(Data for estimating lens distortion)
◆ ◆ ◆ ◆ ◆ ◆ ◆

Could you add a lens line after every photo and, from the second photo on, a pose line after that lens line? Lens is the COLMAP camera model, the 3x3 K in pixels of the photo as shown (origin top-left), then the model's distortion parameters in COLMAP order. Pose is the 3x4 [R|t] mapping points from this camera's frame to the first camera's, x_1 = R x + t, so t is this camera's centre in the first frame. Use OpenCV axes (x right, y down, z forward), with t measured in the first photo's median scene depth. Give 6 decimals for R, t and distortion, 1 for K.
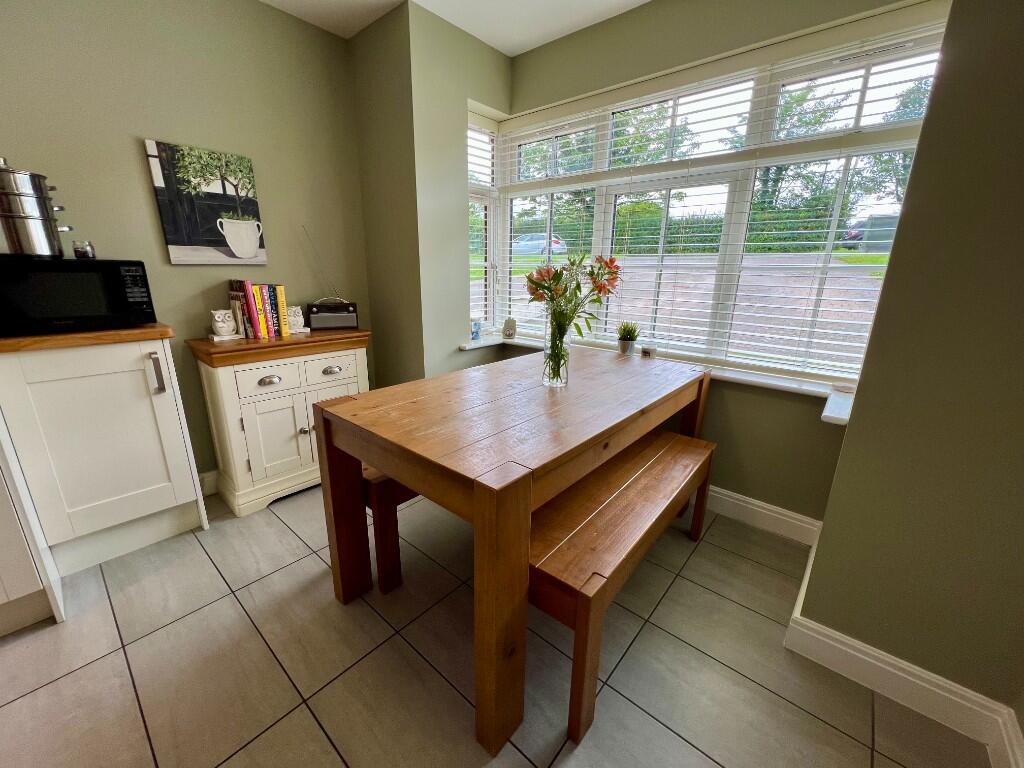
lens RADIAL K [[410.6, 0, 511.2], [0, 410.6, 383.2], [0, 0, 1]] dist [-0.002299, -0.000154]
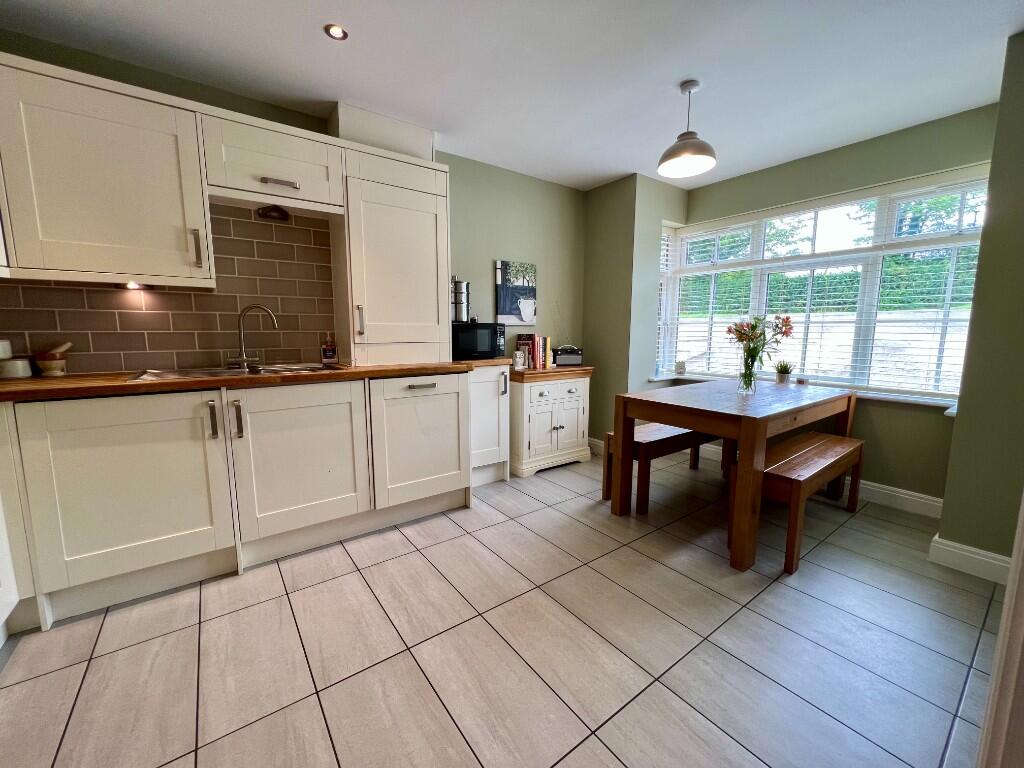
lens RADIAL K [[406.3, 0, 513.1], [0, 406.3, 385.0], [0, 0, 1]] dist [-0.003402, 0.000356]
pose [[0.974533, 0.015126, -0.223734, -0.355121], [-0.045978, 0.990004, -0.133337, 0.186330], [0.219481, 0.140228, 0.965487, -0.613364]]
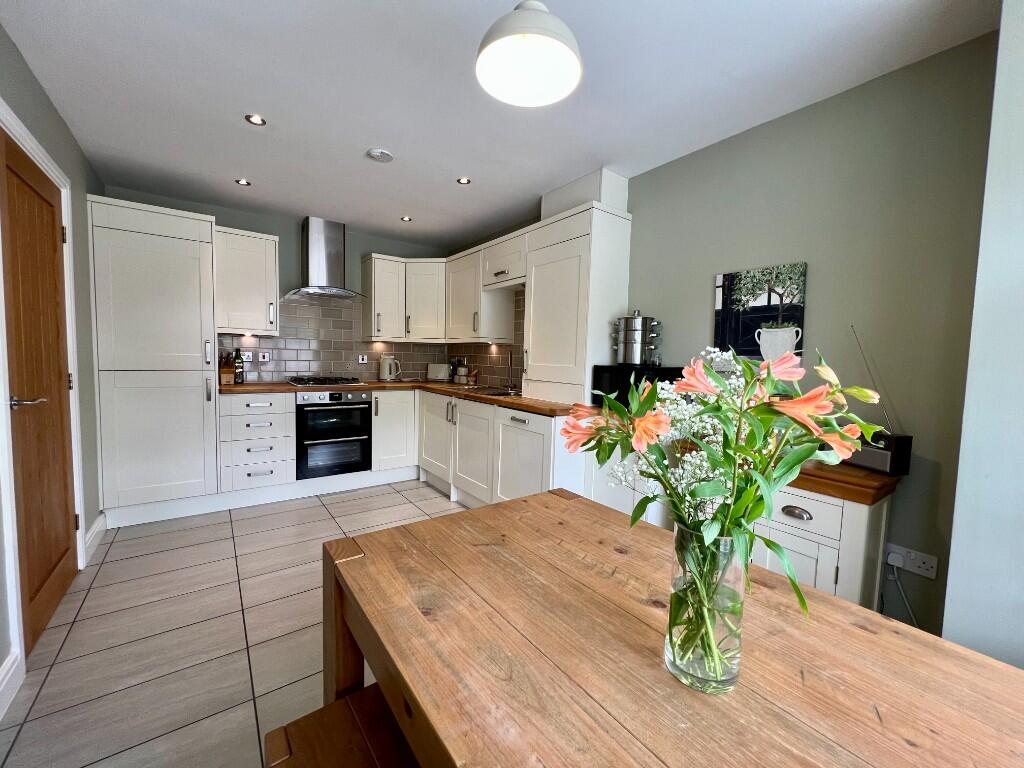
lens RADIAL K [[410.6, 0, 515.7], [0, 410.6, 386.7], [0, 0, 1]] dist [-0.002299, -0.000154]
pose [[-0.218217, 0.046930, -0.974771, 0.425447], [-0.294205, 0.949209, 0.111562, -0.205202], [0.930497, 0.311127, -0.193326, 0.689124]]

◆ ◆ ◆ ◆ ◆ ◆ ◆

▶ **Aim of the task**: Reproduce every line of the data above word for word, leaving out the pictures.

▶ **Response area**:
Could you add a lens line after every photo and, from the second photo on, a pose line after that lens line? Lens is the COLMAP camera model, the 3x3 K in pixels of the photo as shown (origin top-left), then the model's distortion parameters in COLMAP order. Pose is the 3x4 [R|t] mapping points from this camera's frame to the first camera's, x_1 = R x + t, so t is this camera's centre in the first frame. Use OpenCV axes (x right, y down, z forward), with t measured in the first photo's median scene depth. Give 6 decimals for R, t and distortion, 1 for K.
lens RADIAL K [[410.6, 0, 511.2], [0, 410.6, 383.2], [0, 0, 1]] dist [-0.002299, -0.000154]
lens RADIAL K [[406.3, 0, 513.1], [0, 406.3, 385.0], [0, 0, 1]] dist [-0.003402, 0.000356]
pose [[0.974533, 0.015126, -0.223734, -0.355121], [-0.045978, 0.990004, -0.133337, 0.186330], [0.219481, 0.140228, 0.965487, -0.613364]]
lens RADIAL K [[410.6, 0, 515.7], [0, 410.6, 386.7], [0, 0, 1]] dist [-0.002299, -0.000154]
pose [[-0.218217, 0.046930, -0.974771, 0.425447], [-0.294205, 0.949209, 0.111562, -0.205202], [0.930497, 0.311127, -0.193326, 0.689124]]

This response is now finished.